Mascara is typically the last eye product applied. It’s just in the way if you still needed to apply liner, shadow, etc. But mascara is also find by itself.

Application

eye mascara

We add some mascara to the upper lashes to make them visible. For women with light hair or older women with thin lashes or greying lashes this makes the lashes look nice. Even young women with dark hair like to make them look more prominent, but it could be argued they don’t need it.

Mascara is one of those few makeup items that comes with its own applicator and where the form is pretty fixed. It comes in a tube with a wand that has a brush screwed into the tube. That’s it. The tubes change, the brushes and wands change a little, but really that’s it.

Apply mascara by gently smushing the brush just above the lash line, wiggle it a little and gently pull up toward you brows. I twirl the brush, it’s just my style. You’ll need to do this several times to get the entire lash. Most of the lash is to the outside, but don’t neglect the inner lashes, they do count.

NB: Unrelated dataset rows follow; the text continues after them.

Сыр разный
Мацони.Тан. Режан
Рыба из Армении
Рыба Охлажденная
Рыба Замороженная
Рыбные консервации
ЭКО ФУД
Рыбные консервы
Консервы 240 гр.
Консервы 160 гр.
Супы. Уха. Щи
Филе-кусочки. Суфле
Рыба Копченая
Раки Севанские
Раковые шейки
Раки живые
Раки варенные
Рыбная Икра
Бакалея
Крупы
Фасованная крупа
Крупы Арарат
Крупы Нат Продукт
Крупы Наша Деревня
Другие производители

If you aren’t satisfied with one application you can apply a second coat.

Lower lash

Unless your lower lashes are particularly full it will be hard to get  much mascara on the lower lash. Use the wand vertically and brush the hairs carefully. Just getting them to be visible is a success.

Torture devices

You’ve seen them, they look sort of like a pair of scissors and somewhat like a medieval torture device. They are called lash curlers and they’ve never worked great for me. The theory is that they can put a bit of a curl in your upper lash before applying the mascara.

If you want to try this warm the curler using a hair drier before each user. It will help some.

Buying Mascara

If you want a very, very good mascara for a very reasonable price buy L’Oreal Voluminous in almost any drugstore. Beyond that I’d look at reviews on YouTube and elsewhere. I’ve had decent luck with products and honestly mascara isn’t the most complex thing.

Although some mascara is labelled waterproof, it doesn’t mean that the “non” waterproof mascara will make your face all runny like a sick racoon if you cry. Regular mascara is relatively resistant to water as long as it isn’t cheap.

Removing Mascara

Removing eye makeup is the hard part of removing makeup and mascara is very clingy. The most thorough way is to use a cotton pad and liquid eye makeup remover. Wet the pad and apply to your closed eye at the lash line. Wipe up, repeat with a clean area until it comes away clean. Repeat for other eye.

Makeup wipes will remove mascara, just keep changing the area of the pad you’re using. Hold it on for a second and wipe.

Really getting the last off often happens the next morning. You sit down to do your makeup and find there’s “grime” under you lower lash. This is left over mascara. Wet a q-tip with a little eye makeup remover, or perhaps just a little water and wipe it away. Q-tips are your friends. Buy many q-tips.